Proof) By definition, a matching $M$ is not a stable matching iff there exists $(u,v) \in M^c \cap E$ such that $u>_v M(v)$ and $v>_u M(u)$.
A matching $M$ is a stable matching iff for all $(u,v) \in M^c \cap E$, $M(u) > _v u $ or $M(u) >_u v$.
Let define $M(v)$ for a vertex $v$ be a vertex such that $v M(v) \in M$ if $v$ is contained in $M$.
Suppose that there are $a_1 \in A$ and stable matching $M_1$ and $M_2$ such that $a_1 M_1 (a_1) \in M_1$ and $a_1 M_1(a_1) \notin M_2$.
Let $b_1:=M_1(a_1)$.
Since $M_2$ is stable matching $M_2(b_1) >_{b_1} a_1$.

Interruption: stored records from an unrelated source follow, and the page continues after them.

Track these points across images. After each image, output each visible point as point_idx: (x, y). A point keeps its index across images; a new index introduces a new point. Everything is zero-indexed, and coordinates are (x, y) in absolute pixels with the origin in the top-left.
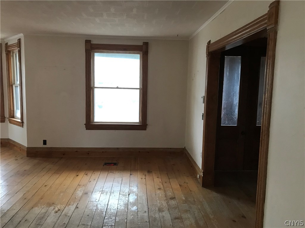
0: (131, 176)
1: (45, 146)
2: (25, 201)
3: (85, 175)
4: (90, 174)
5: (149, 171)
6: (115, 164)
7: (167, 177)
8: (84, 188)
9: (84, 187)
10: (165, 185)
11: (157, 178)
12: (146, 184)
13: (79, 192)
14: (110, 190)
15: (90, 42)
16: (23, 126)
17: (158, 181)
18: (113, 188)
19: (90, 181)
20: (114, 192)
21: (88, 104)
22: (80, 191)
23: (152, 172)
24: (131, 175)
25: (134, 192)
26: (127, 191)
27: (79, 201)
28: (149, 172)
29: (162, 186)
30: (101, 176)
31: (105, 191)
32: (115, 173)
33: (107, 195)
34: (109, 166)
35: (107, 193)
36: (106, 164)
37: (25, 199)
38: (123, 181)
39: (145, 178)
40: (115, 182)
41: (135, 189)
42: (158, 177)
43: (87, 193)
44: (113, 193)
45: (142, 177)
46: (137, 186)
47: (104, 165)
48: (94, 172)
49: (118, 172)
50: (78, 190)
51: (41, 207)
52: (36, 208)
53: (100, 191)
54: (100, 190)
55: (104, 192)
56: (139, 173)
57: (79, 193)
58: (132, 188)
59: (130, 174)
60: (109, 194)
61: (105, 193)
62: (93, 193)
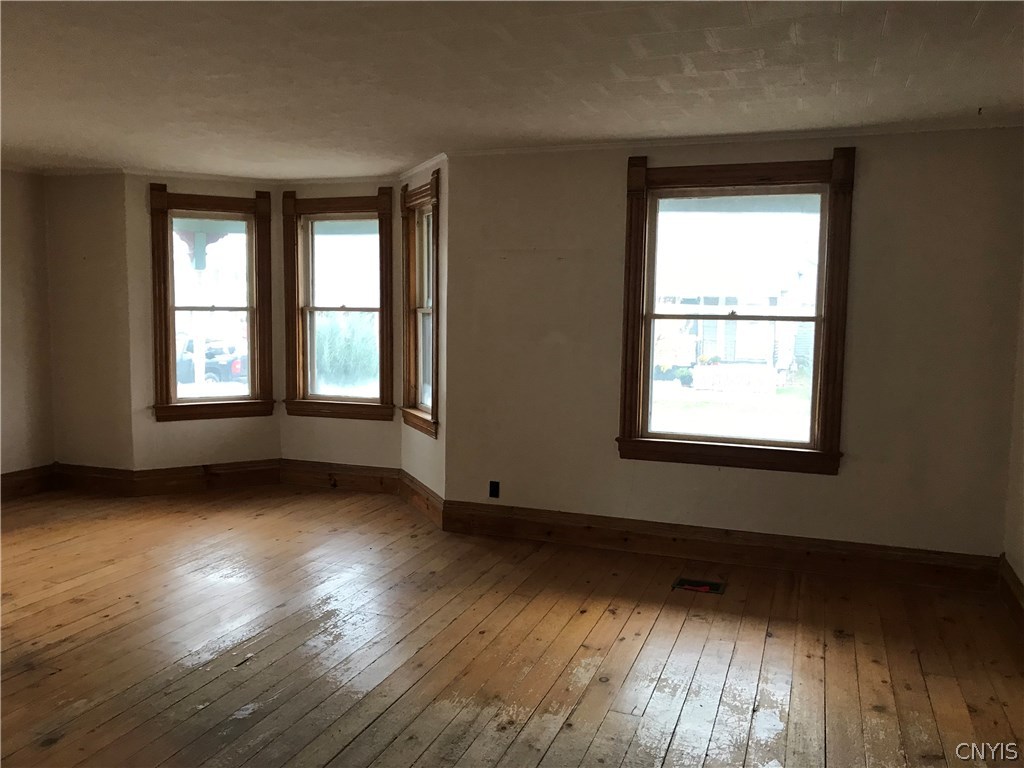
0: (769, 640)
1: (494, 501)
2: (419, 673)
3: (607, 613)
4: (624, 611)
5: (841, 632)
6: (715, 588)
7: (918, 667)
8: (598, 660)
9: (602, 656)
10: (904, 695)
11: (872, 665)
12: (824, 681)
13: (582, 670)
14: (687, 679)
15: (646, 163)
16: (436, 435)
17: (875, 675)
18: (698, 674)
19: (620, 637)
20: (699, 692)
21: (629, 372)
22: (585, 668)
23: (853, 636)
24: (769, 635)
25: (777, 702)
26: (748, 697)
27: (578, 703)
28: (842, 634)
29: (890, 700)
30: (660, 625)
31: (670, 682)
32: (710, 620)
33: (675, 698)
34: (693, 593)
35: (675, 689)
36: (682, 583)
37: (420, 665)
38: (739, 657)
39: (824, 658)
40: (708, 655)
41: (780, 692)
42: (875, 661)
43: (608, 680)
44: (697, 694)
45: (811, 652)
46: (787, 683)
47: (674, 588)
48: (638, 606)
49: (723, 620)
50: (580, 665)
51: (460, 702)
52: (446, 703)
53: (652, 680)
54: (654, 676)
55: (665, 687)
56: (800, 636)
57: (583, 675)
58: (769, 687)
59: (765, 634)
60: (681, 695)
61: (667, 690)
62: (628, 681)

That is $b_1$ is contained in $M_2$.
Let $a_2 := M_2 (b_1)$.
Since $M_1$ is stable matching and $a_1b_1\in M$, $M_1(a_2) >_{a_2} b_1$.
Let $b_2:=M_1(a_2)$.
Continuing this process two sequence $a_i\in A$ and $b_i \in B$ are obtained such that $a_i \neq a_j$ and $b_i\neq b_j$ for all $i,j$ satisfying $i\neq j$.
However, it is impossible because $G$ is finite.
So, for all $a\in A$ either $a$ is contained in all stable matching or $a$ is never contained in any stable matching.
For the all elements $b \in B$, these property holds.